Я тоже назвал себя, пожал протянутую руку. Когда мы направились к машине, я выразил удивление составу нашей компании. Отчего столь приятные дамы, тем более жены моих друзей, не сочли возможным почтить наш тесный круг своим присутствием?
— Ничего особенного. Просто мы бы хотели побеседовать кое о чем в присутствии Константина Васильевича прямо сегодня. Дамам там делать нечего, у них свои заботы, ну а поскольку время уже позднее и перебираться еще куда-нибудь смысла нет, так Алла пускай с тобой будет. Мы еще пообщаемся, сколько нужно, а для нее тихая спаленка найдется, — ответил мне Новиков.
— Что, дело настолько неотложное, что и до завтра не терпит?
— Кто может знать, что терпит, а что нет? — вопросом на вопрос ответил Шульгин. — Жизненный опыт подсказывает, что от сделанного сразу вреда обычно не бывает, а вот если откладываешь что-то, рискуешь подчас опоздать навсегда…

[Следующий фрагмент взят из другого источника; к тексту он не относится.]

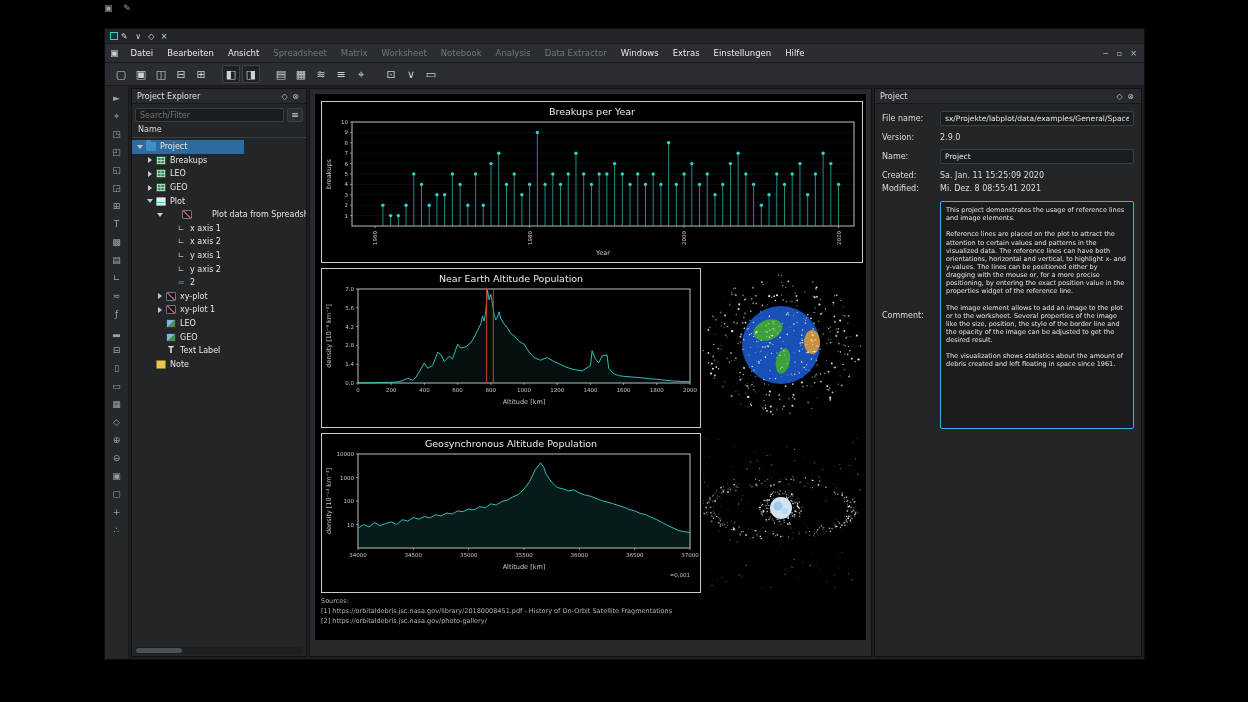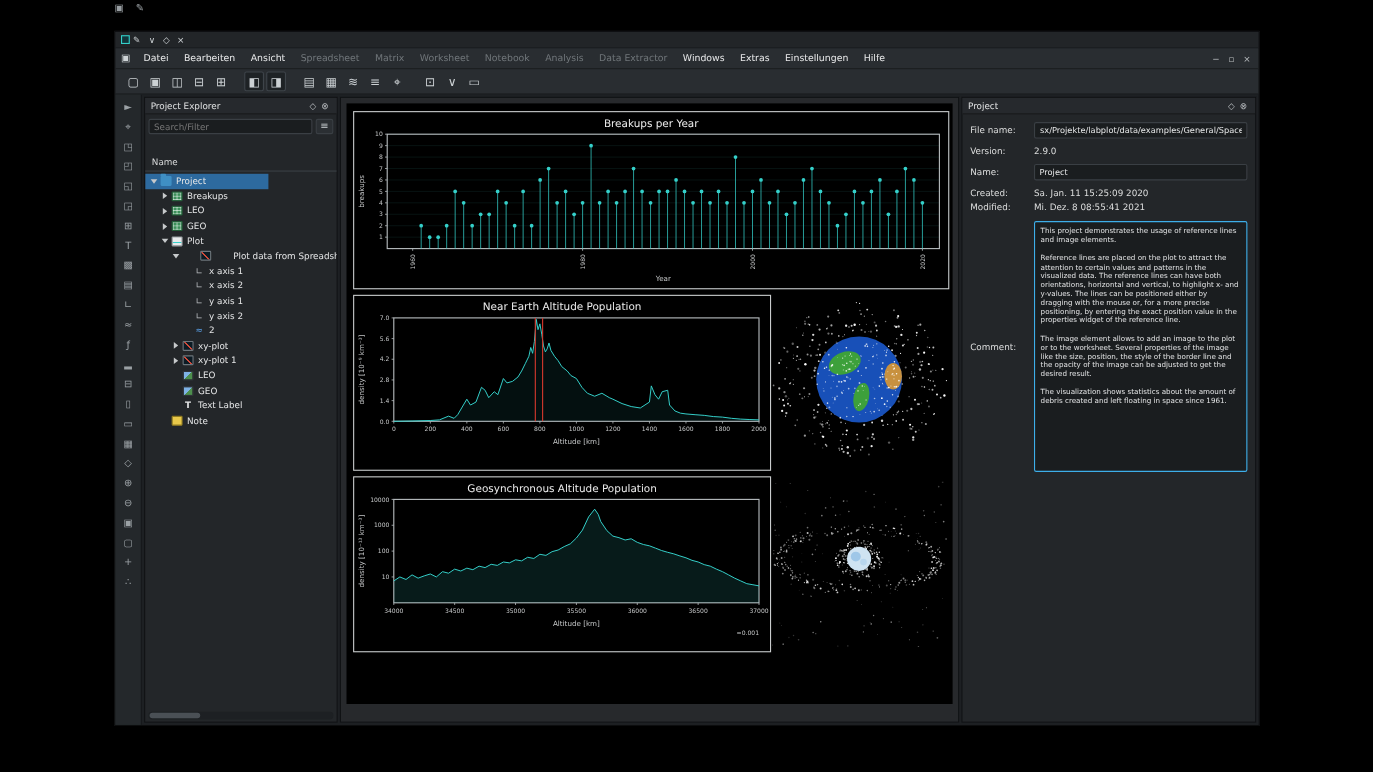--- a/index.html
+++ b/index.html
@@ -32,21 +32,21 @@
   .main{flex:1;display:flex;min-height:0;background:#1d2023;}
   .leftstrip{width:24px;background:#24282b;border-right:1px solid #16181a;display:flex;flex-direction:column;align-items:center;padding-top:5px;gap:4px;overflow:hidden;}
   .lsbtn{width:16px;height:14px;color:#9ba1a5;font-size:9px;display:flex;align-items:center;justify-content:center;}
   .panel{background:#232629;border:1px solid #101214;display:flex;flex-direction:column;min-height:0;}
   .explorer{width:176px;margin:2px 1px 2px 2px;}
   .props{width:268px;margin:2px 2px 2px 1px;}
   .panel-header{height:15px;flex:none;display:flex;align-items:center;padding:0 5px;background:#26292d;border-bottom:1px solid #17191b;}
   .ph-title{flex:1;font-size:8px;color:#dfe0e1;}
   .ph-btn{width:11px;text-align:center;color:#b9bdc0;font-size:8px;}
   
-  .search-row{display:flex;margin:4px 3px 19px 3px;gap:3px;flex:none;}
+  .search-row{display:flex;margin:4px 3px 1px 3px;gap:3px;flex:none;}
   .search-input{flex:1;background:#1a1d1f;border:1px solid #3a3f44;color:#9aa0a4;font-size:8px;padding:1px 4px;height:14px;border-radius:2px;font-family:inherit;}
   .filter-btn{width:16px;height:14px;background:#2b2f33;border:1px solid #3a3f44;border-radius:2px;color:#cfd4d7;font-size:9px;display:flex;align-items:center;justify-content:center;}
   .tree-colhdr{padding:2px 6px 3px 6px;border-bottom:1px solid #3a3f44;color:#d7d8d9;font-size:8px;flex:none;}
   .tree{flex:1;overflow:hidden;padding-top:2px;}
   .trow{display:flex;align-items:center;height:13.6px;font-size:8px;color:#e4e5e6;white-space:nowrap;}
   .trow.selected{background:linear-gradient(#2d6a9f,#2d6a9f) no-repeat;background-size:112px 100%;}
   .texp{width:9px;height:9px;flex:none;display:flex;align-items:center;justify-content:center;}
   .texp-open i{width:0;height:0;border-left:3px solid transparent;border-right:3px solid transparent;border-top:4px solid #c6c9cb;}
   .texp-closed i{width:0;height:0;border-top:3px solid transparent;border-bottom:3px solid transparent;border-left:4px solid #c6c9cb;}
   .ticon{width:10px;height:9px;flex:none;margin:0 4px 0 2px;position:relative;border-radius:1px;}
@@ -1635,20 +1635,25 @@
                   <circle cx="80.01264834561644" cy="67.9817389033426" r="0.6331560984253883" fill="#fff" fill-opacity="0.5463723032269627"></circle>
                   <circle cx="68.80243275238793" cy="70.03181944460961" r="0.4384260503575206" fill="#fff" fill-opacity="0.7131121356505901"></circle>
                   <circle cx="65.15785973896985" cy="67.57668989731366" r="0.9032702695578336" fill="#fff" fill-opacity="0.5370765367988497"></circle>
                   <circle cx="93.53846139241456" cy="78.59433842219539" r="0.9009946012869476" fill="#fff" fill-opacity="0.4303479403723032"></circle>
                   <circle cx="80" cy="70" r="11" fill="#cfe3f2"></circle>
                   <circle cx="77" cy="68" r="4.5" fill="#9fc7e8"></circle>
                   <circle cx="84" cy="73" r="3" fill="#b8d6ee"></circle>
                 </svg>
               </div>
           </div>
+          <div class="sources">
+            <div>Sources:</div>
+            <div>[1] https://orbitaldebris.jsc.nasa.gov/library/20180008451.pdf  - History of On-Orbit Satellite Fragmentations</div>
+            <div>[2] https://orbitaldebris.jsc.nasa.gov/photo-gallery/</div>
+          </div>
         </div>
       </div>
 
       <div class="panel props">
         <div class="panel-header">
           <span class="ph-title">Project</span>
           <span class="ph-btn">◇</span>
           <span class="ph-btn">⊗</span>
         </div>
         <div class="prow">

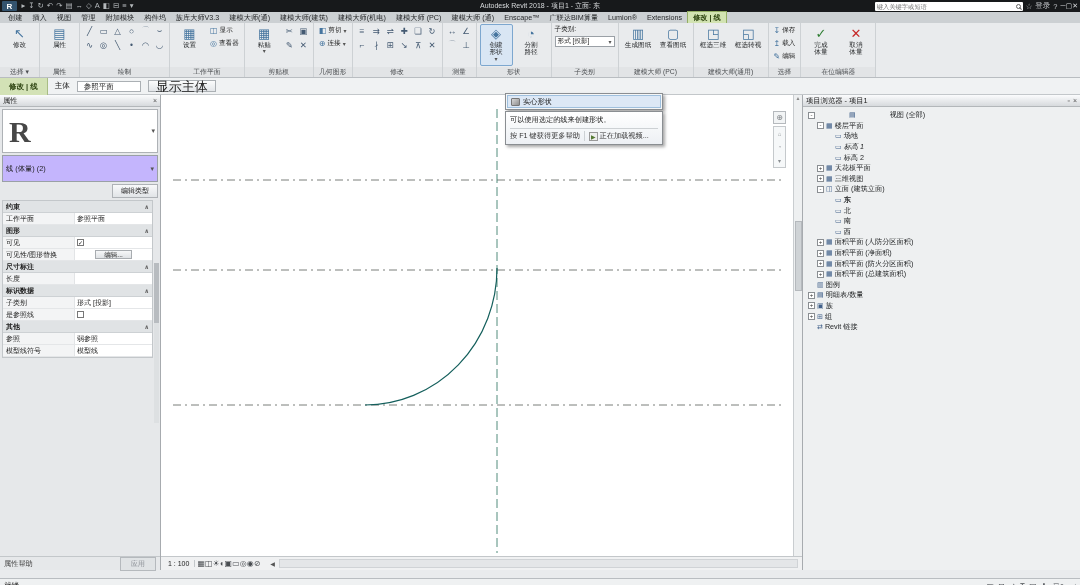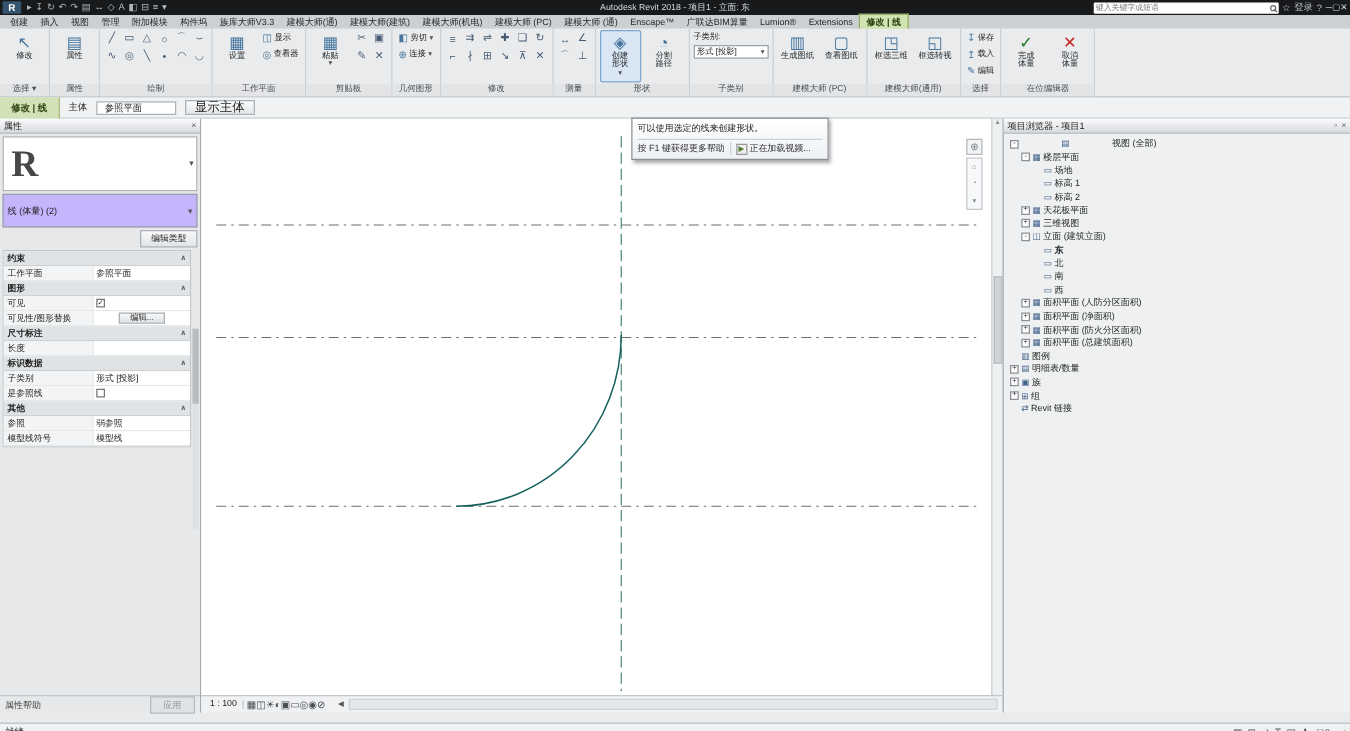--- a/index.html
+++ b/index.html
@@ -51,21 +51,21 @@
     align-items:center;justify-content:space-between;padding:0 2px}
   .combo-lab{width:60px;height:11px;font-size:6.6px;display:flex;align-items:center}
 
   
   #optionsbar{left:0;top:78px;width:1080px;height:17px;background:#f0f2f3;border-bottom:1px solid #c3c7ca;
     display:flex;align-items:center;gap:7px}
   .opt-chip{height:17px;line-height:17px;padding:0 9px;background:#d3e2b6;border-right:1px solid #a9bd85;
     font-size:7.5px;font-weight:bold;color:#2c430f}
   .opt-label{font-size:7.5px}
   .opt-value{font-size:7.5px;background:#fff;border:1px solid #abb0b4;padding:0 6px;height:11px;line-height:10px;min-width:64px}
-  .opt-btn{font-size:10px;border:1px solid #abb0b4;background:linear-gradient(#fbfcfc,#e3e6e9);padding:0 7px;height:12px;line-height:11px}
+  .opt-btn{font-size:13px;border:1px solid #abb0b4;background:linear-gradient(#fbfcfc,#e3e6e9);padding:0 7px;height:12px;line-height:11px}
 
   
   .panel-head{height:12px;background:linear-gradient(#fbfcfd,#d7dadd);border-bottom:1px solid #b3b7ba;
     display:flex;align-items:center;padding:0 3px;font-size:7.3px}
   .ph-btns{margin-left:auto;display:flex;gap:3px;color:#555;font-size:7px}
 
   #props{left:0;top:95px;width:161px;height:475px;background:#e6e8ea;border-right:1px solid #a7abaf}
   .type-box{margin:2px 2px 0;height:44px;background:#fff;border:1px solid #aeb2b6;position:relative}
   .type-r{position:absolute;left:6px;top:1px;font-family:"Liberation Serif","DejaVu Serif",serif;
     font-size:30px;line-height:42px;color:#474747;font-weight:bold}
@@ -525,21 +525,21 @@
         <div class="tree-row" style="padding-left: 12px;">
           <span class="exp">-</span>
           <span class="ticon">▦</span>
           <span class="ttext">楼层平面</span>
         </div>
         <div class="tree-row" style="padding-left: 21px;">
           <span class="exp-sp"></span>
           <span class="ticon">▭</span>
           <span class="ttext">场地</span>
         </div>
-        <div class="tree-row" style="padding-left: 21px;">
+        <div class="tree-row" style="padding-left: 21px; font-style: italic;">
           <span class="exp-sp"></span>
           <span class="ticon">▭</span>
           <span class="ttext">标高 1</span>
         </div>
         <div class="tree-row" style="padding-left: 21px;">
           <span class="exp-sp"></span>
           <span class="ticon">▭</span>
           <span class="ttext">标高 2</span>
         </div>
         <div class="tree-row" style="padding-left: 12px;">
@@ -631,20 +631,26 @@
       <span id="sbicons"><span style="margin-left: 4px;">▦</span><span style="margin-left: 4px;">⊞</span><span style="margin-left: 4px;">⇄</span><span style="margin-left: 4px;">⊼</span><span style="margin-left: 4px;">◱</span><span style="margin-left: 4px;">✚</span></span>
       <span class="sb-filter">
         <span>▽</span>
           <span>0</span>
       </span>
       <span class="grip">◢</span>
     </span>
   </div>
 
   <div id="dropdown">
+    <div class="dd-menu">
+      <div class="dd-item">
+        <span class="dd-ic"></span>
+        <span>实心形状</span>
+      </div>
+    </div>
     <div class="dd-tip">
       <div class="dd-desc">可以使用选定的线来创建形状。</div>
       <div class="dd-foot">
         <span>按 F1 键获得更多帮助</span>
         <span class="dd-vid">
           <span class="vid-ic">▶</span>
           <span>正在加载视频...</span>
         </span>
       </div>
     </div>

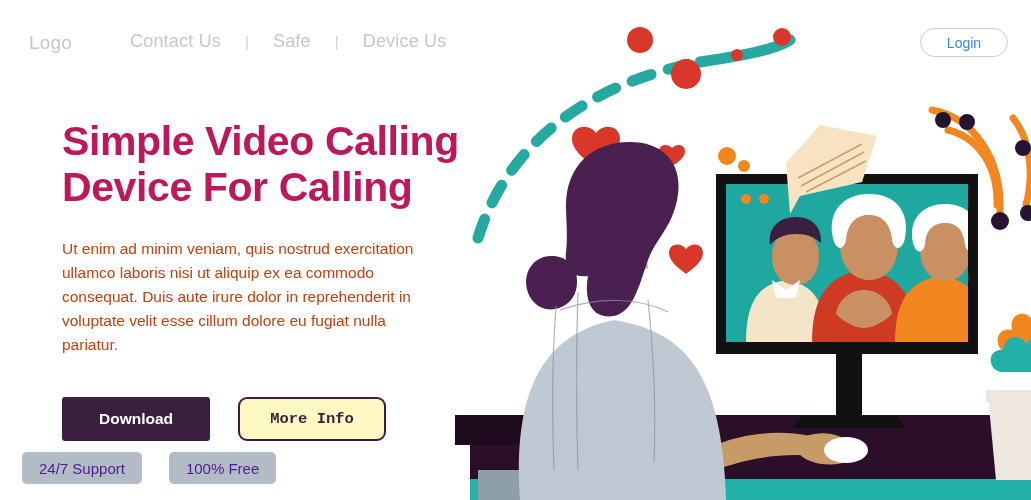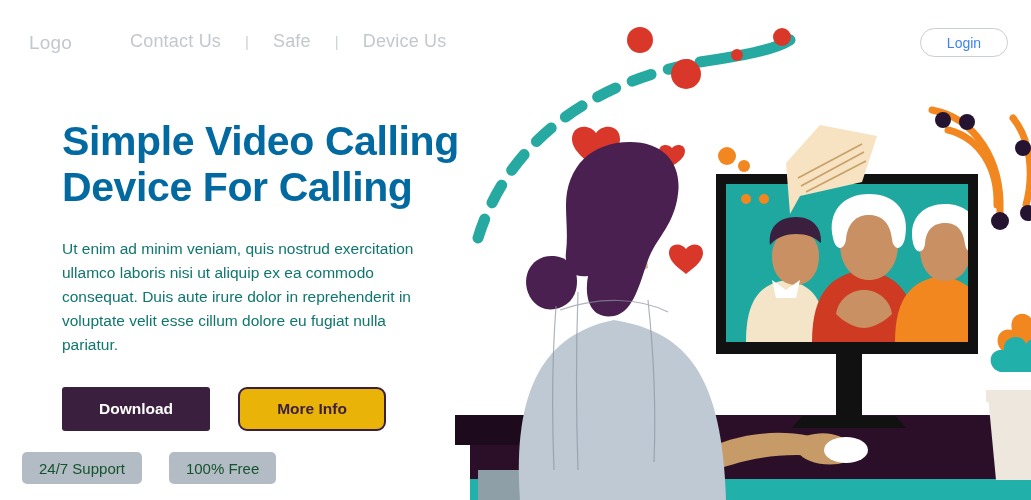--- a/index.html
+++ b/index.html
@@ -20,42 +20,42 @@
   .loginbtn{
     position:absolute;right:23px;top:22px;width:88px;height:29px;
     border:1.5px solid #c9ced4;border-radius:15px;background:transparent;
     color:#3b82f6;font-size:14px;font-family:"Liberation Sans",sans-serif;
     display:flex;align-items:center;justify-content:center;cursor:pointer;
   }
 
   
   .copy{position:absolute;left:62px;top:118px;width:440px;z-index:30;}
   .headline{
-    font-size:41px;line-height:46px;font-weight:bold;color:#0369a1;
+    font-size:41px;line-height:46px;font-weight:bold;color:#be185d;
     margin:0;letter-spacing:-0.4px;
   }
   .subcopy{
-    margin:27px 0 0 0;width:365px;font-size:15.5px;line-height:24px;color:#0f766e;
-  }
-  .ctarow{margin-top:30px;display:flex;align-items:center;gap:28px;}
+    margin:27px 0 0 0;width:365px;font-size:15.5px;line-height:24px;color:#c2410c;
+  }
+  .ctarow{margin-top:40px;display:flex;align-items:center;gap:28px;}
   .btn-primary{
     width:148px;height:44px;background:#3b1f3f;color:#fff;border:none;border-radius:3px;
     font-size:15.5px;font-weight:bold;font-family:"Liberation Sans",sans-serif;cursor:pointer;
     display:flex;align-items:center;justify-content:center;
   }
   .btn-secondary{
-    width:148px;height:44px;background:#eab308;color:#3b1f3f;border:2px solid #3b1f3f;border-radius:9px;
-    font-size:15.5px;font-weight:bold;font-family:Liberation Sans, sans-serif;cursor:pointer;
+    width:148px;height:44px;background:#fef9c3;color:#3b1f3f;border:2px solid #3b1f3f;border-radius:9px;
+    font-size:15.5px;font-weight:bold;font-family:Liberation Mono, monospace;cursor:pointer;
     display:flex;align-items:center;justify-content:center;
   }
 
   
   .tags{position:absolute;left:22px;bottom:16px;display:flex;gap:27px;z-index:35;}
   .tag{
-    height:32px;padding:0 17px;background:#b3bbc4;color:#14532d;border-radius:5px;
+    height:32px;padding:0 17px;background:#b3bbc4;color:#4c1d95;border-radius:5px;
     font-size:15px;display:flex;align-items:center;justify-content:center;cursor:pointer;
   }
 
   
   .art{position:absolute;left:0;top:0;width:1031px;height:500px;z-index:10;}
 </style>
 </head>
 <body>
 
 <div class="page">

Тут он прав, мой жизненный опыт говорит о том же. И еще я заметил, что, несмотря на достаточный повод и богатейше накрытые столы, оба моих приятеля трезвы совершенно. Очевидно, кроме тех самых бокалов для официальных тостов, ничего больше и не пили. Да и на меня несколько большее количество шампанского с коньяком особого влияния не оказали. Зато у Аллы глаза выдавали, что ей по-настоящему хорошо. И профессор был заметно навеселе.